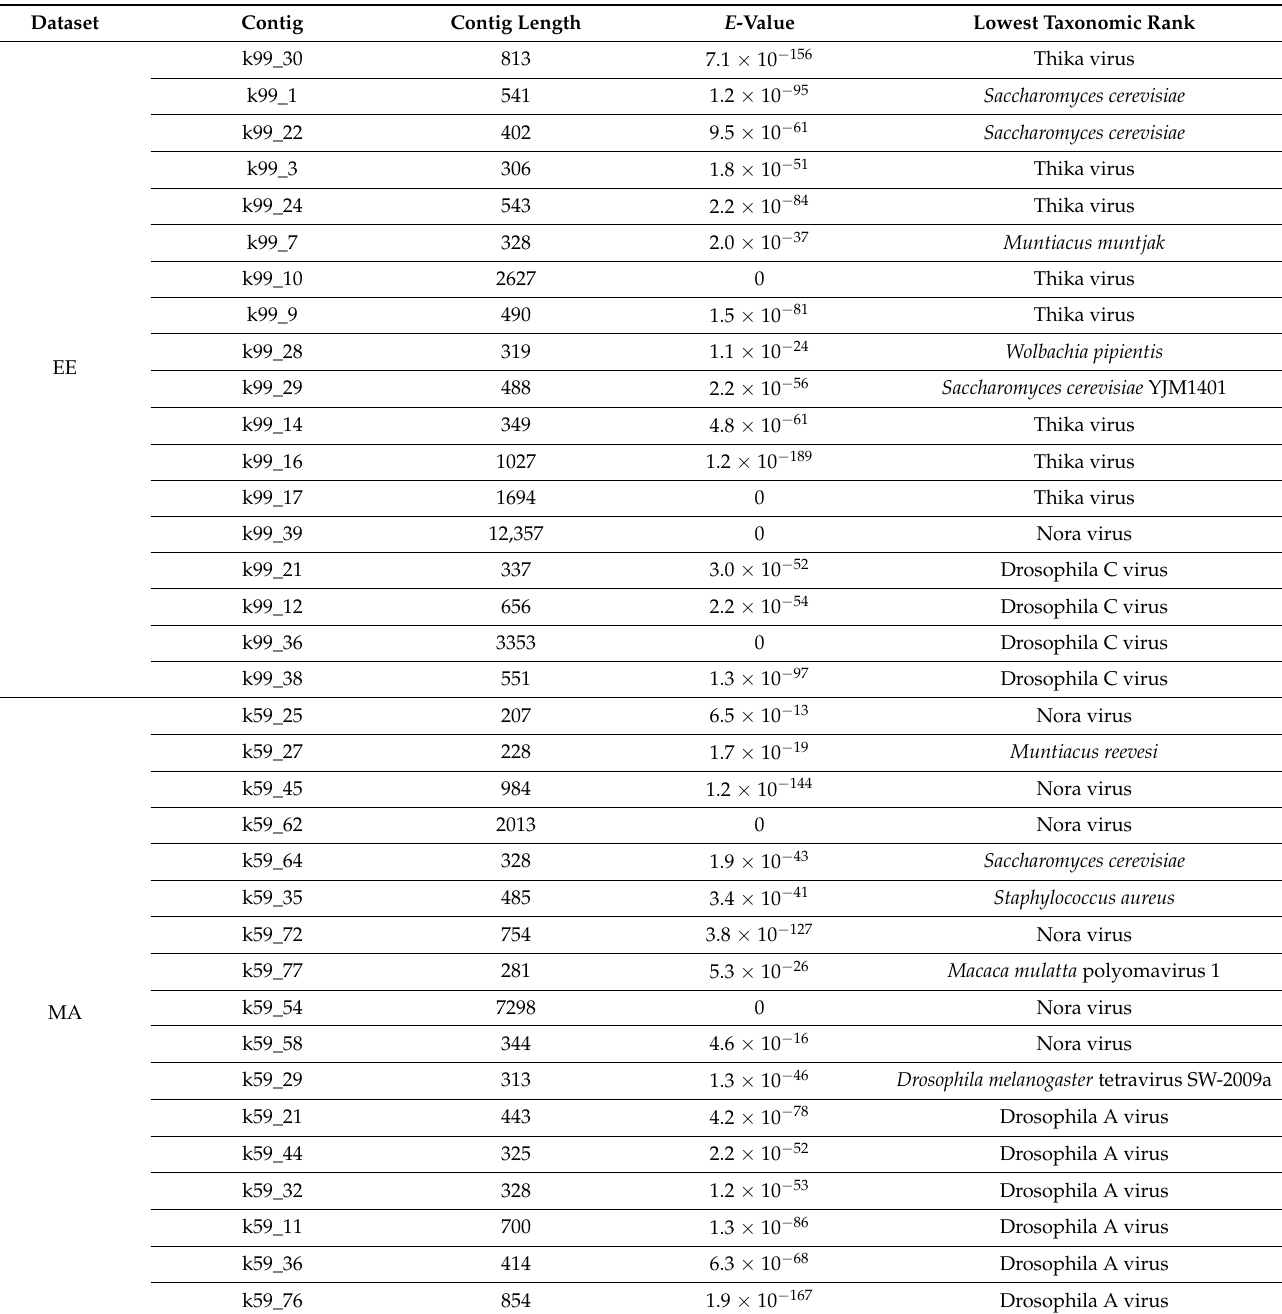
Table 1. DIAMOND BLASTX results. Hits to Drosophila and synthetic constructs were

------------------------------

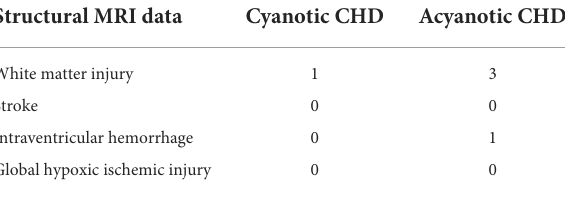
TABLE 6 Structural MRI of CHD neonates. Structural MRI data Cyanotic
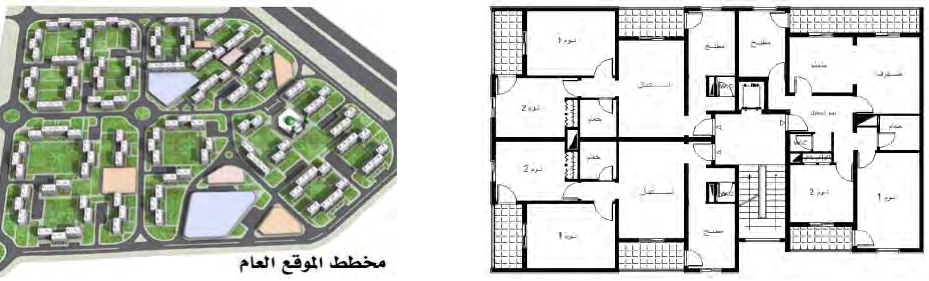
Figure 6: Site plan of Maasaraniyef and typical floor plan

------------------------------

No picture is to be printed. Output exactly the lines above from the line containing "TABLE 6 Structural" through the line containing "Figure 6: Site".

TABLE 6 Structural MRI of CHD neonates. Structural MRI data Cyanotic
Figure 6: Site plan of Maasaraniyef and typical floor plan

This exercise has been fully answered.